### Aim of the exercise:
An exact copy is needed of the lines in the entries below from the line with "3: (320, 251, 8.97)" up to and including the line with "5: (340, 440, 6.93)", and of nothing else. Leave the pictures out.

-- Opening Marker --

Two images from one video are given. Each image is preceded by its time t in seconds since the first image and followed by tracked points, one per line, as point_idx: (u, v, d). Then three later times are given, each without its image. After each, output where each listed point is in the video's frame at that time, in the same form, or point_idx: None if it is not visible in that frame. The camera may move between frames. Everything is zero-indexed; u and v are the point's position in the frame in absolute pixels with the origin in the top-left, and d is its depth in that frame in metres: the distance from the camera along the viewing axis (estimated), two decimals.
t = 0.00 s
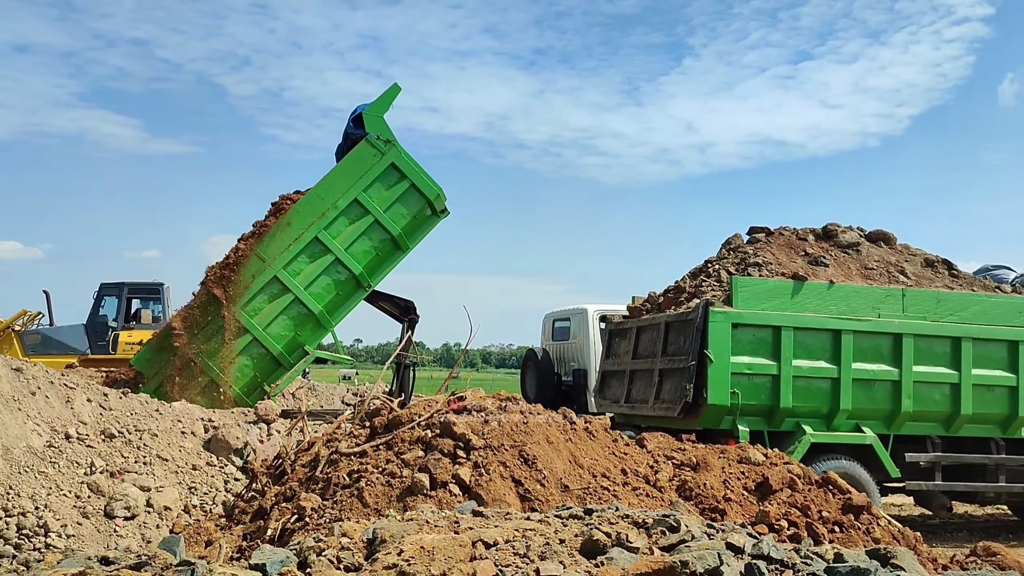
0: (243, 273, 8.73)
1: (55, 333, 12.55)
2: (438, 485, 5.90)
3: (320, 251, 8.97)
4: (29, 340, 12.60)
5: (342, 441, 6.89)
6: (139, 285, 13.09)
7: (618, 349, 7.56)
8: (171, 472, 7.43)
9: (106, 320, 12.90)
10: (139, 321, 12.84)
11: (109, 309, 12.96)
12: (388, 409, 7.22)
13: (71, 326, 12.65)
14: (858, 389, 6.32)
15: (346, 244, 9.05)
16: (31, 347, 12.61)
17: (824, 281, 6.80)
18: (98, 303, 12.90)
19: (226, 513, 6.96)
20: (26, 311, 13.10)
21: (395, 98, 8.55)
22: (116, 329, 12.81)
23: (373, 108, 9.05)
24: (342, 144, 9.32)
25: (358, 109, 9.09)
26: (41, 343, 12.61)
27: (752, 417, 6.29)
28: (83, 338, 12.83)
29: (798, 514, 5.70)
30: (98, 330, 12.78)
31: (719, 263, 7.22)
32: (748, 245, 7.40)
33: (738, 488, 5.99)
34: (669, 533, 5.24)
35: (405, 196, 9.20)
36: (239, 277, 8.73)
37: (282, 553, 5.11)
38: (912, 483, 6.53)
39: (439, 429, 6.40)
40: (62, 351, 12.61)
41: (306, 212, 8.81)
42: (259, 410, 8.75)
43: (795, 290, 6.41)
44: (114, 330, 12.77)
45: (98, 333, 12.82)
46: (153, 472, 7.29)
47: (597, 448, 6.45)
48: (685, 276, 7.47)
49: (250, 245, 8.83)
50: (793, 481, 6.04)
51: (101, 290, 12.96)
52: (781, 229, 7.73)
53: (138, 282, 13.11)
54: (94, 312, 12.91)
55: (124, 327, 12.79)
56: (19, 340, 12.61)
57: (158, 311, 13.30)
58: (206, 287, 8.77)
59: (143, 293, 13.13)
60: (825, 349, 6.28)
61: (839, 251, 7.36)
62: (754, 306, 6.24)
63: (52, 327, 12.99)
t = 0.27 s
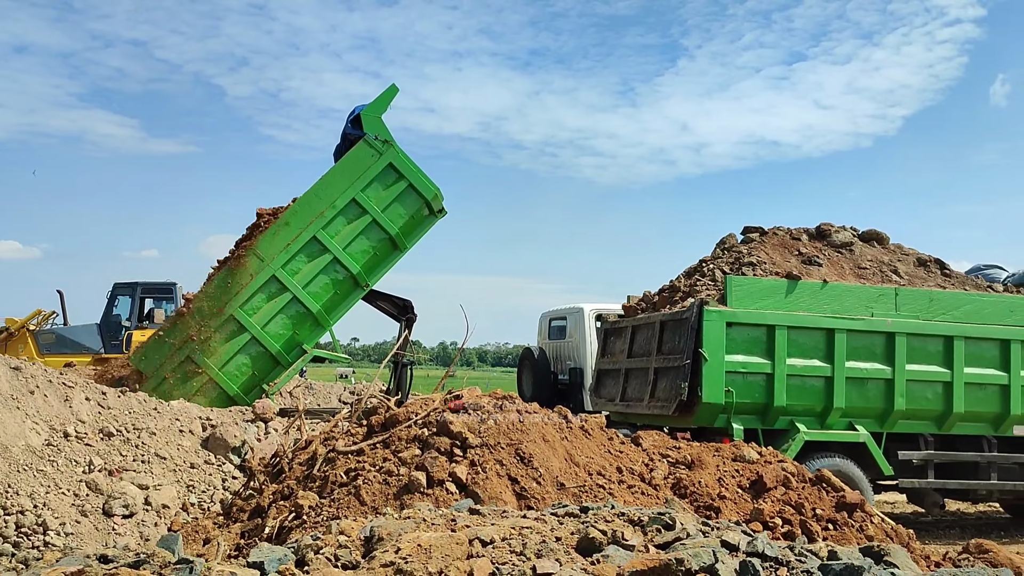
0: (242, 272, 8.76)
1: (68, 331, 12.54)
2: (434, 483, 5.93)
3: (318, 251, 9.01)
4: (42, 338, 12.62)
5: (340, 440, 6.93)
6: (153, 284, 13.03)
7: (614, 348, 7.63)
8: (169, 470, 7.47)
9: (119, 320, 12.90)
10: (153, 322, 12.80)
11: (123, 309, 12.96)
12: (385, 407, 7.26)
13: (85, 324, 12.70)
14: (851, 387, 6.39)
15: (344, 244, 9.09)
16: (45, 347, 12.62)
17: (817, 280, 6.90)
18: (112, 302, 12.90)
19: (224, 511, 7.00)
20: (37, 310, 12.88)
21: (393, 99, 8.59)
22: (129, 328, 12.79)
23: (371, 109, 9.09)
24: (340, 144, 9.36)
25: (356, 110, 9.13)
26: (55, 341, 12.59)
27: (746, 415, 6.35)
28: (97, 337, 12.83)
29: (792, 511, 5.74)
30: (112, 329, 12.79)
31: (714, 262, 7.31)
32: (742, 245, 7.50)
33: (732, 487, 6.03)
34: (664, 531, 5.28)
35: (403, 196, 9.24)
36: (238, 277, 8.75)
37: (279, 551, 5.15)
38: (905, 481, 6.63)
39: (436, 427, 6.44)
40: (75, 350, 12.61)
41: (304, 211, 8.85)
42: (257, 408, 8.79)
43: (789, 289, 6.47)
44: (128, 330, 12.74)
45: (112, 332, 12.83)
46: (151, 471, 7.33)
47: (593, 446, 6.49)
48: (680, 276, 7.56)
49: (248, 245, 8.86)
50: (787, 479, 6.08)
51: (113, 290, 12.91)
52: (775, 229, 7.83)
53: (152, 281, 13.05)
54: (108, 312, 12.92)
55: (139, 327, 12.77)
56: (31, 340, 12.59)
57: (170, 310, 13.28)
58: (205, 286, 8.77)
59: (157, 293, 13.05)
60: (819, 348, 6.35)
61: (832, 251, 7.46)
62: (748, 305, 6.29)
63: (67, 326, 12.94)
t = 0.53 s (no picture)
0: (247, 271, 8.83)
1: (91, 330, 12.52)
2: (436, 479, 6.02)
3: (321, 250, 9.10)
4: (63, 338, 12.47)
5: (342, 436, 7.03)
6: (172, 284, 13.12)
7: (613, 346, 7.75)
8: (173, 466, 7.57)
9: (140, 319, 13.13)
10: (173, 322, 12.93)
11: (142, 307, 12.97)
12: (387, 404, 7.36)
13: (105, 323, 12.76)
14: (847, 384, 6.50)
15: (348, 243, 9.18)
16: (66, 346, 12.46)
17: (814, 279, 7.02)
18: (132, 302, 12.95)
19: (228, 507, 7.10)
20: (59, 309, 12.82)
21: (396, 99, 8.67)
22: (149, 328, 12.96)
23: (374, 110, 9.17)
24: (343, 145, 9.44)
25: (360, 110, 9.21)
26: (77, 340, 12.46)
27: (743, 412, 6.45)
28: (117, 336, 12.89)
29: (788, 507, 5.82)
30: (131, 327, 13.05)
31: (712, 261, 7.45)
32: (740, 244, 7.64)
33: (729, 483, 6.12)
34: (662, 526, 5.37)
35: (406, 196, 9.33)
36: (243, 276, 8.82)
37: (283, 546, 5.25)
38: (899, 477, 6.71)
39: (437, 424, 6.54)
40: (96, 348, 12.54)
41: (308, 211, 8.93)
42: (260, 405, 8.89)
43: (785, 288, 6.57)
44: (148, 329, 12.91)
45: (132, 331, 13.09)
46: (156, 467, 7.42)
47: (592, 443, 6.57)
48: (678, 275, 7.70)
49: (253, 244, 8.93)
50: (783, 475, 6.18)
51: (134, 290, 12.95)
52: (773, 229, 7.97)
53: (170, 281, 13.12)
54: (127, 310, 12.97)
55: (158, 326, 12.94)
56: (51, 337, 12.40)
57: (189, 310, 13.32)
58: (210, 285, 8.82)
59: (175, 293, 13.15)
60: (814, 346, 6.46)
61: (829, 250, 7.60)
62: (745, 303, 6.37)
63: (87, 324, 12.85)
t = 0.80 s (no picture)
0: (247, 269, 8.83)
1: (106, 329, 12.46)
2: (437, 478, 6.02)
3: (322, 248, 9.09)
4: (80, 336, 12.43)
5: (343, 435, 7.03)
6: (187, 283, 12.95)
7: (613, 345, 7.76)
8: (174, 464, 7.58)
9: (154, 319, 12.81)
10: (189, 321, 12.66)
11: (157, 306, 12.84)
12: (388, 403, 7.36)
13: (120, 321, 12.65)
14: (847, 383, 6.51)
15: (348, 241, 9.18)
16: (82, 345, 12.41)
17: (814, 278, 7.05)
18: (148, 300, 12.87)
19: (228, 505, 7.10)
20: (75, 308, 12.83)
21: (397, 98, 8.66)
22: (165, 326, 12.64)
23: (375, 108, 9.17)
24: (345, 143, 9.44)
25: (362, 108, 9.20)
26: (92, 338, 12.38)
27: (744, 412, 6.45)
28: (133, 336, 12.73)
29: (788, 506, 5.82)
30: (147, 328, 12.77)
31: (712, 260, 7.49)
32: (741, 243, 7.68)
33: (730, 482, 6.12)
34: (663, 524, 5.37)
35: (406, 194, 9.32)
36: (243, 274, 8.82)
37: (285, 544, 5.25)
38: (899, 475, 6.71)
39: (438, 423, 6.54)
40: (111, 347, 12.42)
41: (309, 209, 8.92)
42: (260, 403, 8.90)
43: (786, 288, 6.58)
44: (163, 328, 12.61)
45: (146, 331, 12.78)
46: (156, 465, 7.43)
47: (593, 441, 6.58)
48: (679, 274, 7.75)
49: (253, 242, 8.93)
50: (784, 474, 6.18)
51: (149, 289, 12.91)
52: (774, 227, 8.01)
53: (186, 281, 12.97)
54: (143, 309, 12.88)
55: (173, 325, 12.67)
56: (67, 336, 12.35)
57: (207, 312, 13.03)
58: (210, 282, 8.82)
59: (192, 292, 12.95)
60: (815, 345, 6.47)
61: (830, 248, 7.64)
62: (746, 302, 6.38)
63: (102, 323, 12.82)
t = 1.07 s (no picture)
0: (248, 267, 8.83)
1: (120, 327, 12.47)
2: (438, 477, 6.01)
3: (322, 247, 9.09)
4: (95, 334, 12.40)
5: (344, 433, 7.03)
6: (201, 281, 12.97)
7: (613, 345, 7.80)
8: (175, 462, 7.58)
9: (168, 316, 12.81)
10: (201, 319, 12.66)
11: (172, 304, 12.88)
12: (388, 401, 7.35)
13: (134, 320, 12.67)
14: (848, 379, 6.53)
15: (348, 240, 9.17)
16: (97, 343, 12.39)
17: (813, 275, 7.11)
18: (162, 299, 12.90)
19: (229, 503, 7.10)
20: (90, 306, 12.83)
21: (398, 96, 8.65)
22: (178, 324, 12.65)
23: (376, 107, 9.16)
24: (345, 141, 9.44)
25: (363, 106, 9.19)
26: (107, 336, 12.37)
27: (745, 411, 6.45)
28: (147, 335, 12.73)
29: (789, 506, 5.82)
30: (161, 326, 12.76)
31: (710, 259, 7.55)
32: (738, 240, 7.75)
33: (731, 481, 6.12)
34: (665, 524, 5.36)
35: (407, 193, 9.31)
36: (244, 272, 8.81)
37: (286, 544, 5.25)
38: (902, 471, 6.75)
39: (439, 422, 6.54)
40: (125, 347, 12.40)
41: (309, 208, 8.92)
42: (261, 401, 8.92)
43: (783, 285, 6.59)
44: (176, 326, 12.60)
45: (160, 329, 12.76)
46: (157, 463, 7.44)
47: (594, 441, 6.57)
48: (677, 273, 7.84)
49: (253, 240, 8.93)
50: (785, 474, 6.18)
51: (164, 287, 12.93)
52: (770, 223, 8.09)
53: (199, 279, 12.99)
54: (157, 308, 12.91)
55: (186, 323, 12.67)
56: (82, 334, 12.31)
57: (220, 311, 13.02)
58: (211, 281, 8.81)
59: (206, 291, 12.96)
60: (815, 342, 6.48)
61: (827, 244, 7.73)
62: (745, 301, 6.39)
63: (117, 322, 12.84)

-- Closing Marker --

### Solved problem:
3: (320, 251, 8.97)
4: (29, 340, 12.60)
5: (342, 441, 6.89)
6: (139, 285, 13.09)
7: (618, 349, 7.56)
8: (171, 472, 7.43)
9: (106, 320, 12.90)
10: (139, 321, 12.84)
11: (109, 309, 12.96)
12: (388, 409, 7.22)
13: (71, 326, 12.65)
14: (858, 389, 6.32)
15: (346, 244, 9.05)
16: (31, 347, 12.61)
17: (824, 281, 6.80)
18: (98, 303, 12.90)
19: (226, 513, 6.96)
20: (26, 311, 13.10)
21: (395, 98, 8.55)
22: (116, 329, 12.81)
23: (373, 108, 9.05)
24: (342, 144, 9.32)
25: (358, 109, 9.09)
26: (41, 343, 12.61)
27: (752, 417, 6.29)
28: (83, 338, 12.83)
29: (798, 514, 5.70)
30: (98, 330, 12.78)
31: (719, 263, 7.22)
32: (748, 245, 7.40)
33: (738, 488, 5.99)
34: (669, 533, 5.24)
35: (405, 196, 9.20)
36: (239, 277, 8.73)
37: (282, 553, 5.11)
38: (912, 483, 6.53)
39: (439, 429, 6.40)
40: (62, 351, 12.61)
41: (306, 212, 8.81)
42: (259, 410, 8.75)
43: (795, 290, 6.41)
44: (114, 330, 12.77)
45: (98, 333, 12.82)
46: (153, 472, 7.29)
47: (597, 448, 6.45)
48: (685, 276, 7.47)
49: (250, 245, 8.83)
50: (793, 481, 6.04)
51: (101, 290, 12.96)
52: (781, 229, 7.73)
53: (138, 282, 13.11)
54: (94, 312, 12.91)
55: (124, 327, 12.79)
56: (19, 340, 12.61)
57: (158, 311, 13.30)
58: (206, 287, 8.77)
59: (143, 293, 13.13)
60: (825, 349, 6.28)
61: (839, 251, 7.36)
62: (754, 306, 6.24)
63: (52, 327, 12.99)
t = 0.27 s
0: (242, 272, 8.76)
1: (68, 331, 12.54)
2: (434, 483, 5.93)
3: (318, 251, 9.01)
4: (42, 338, 12.62)
5: (340, 440, 6.93)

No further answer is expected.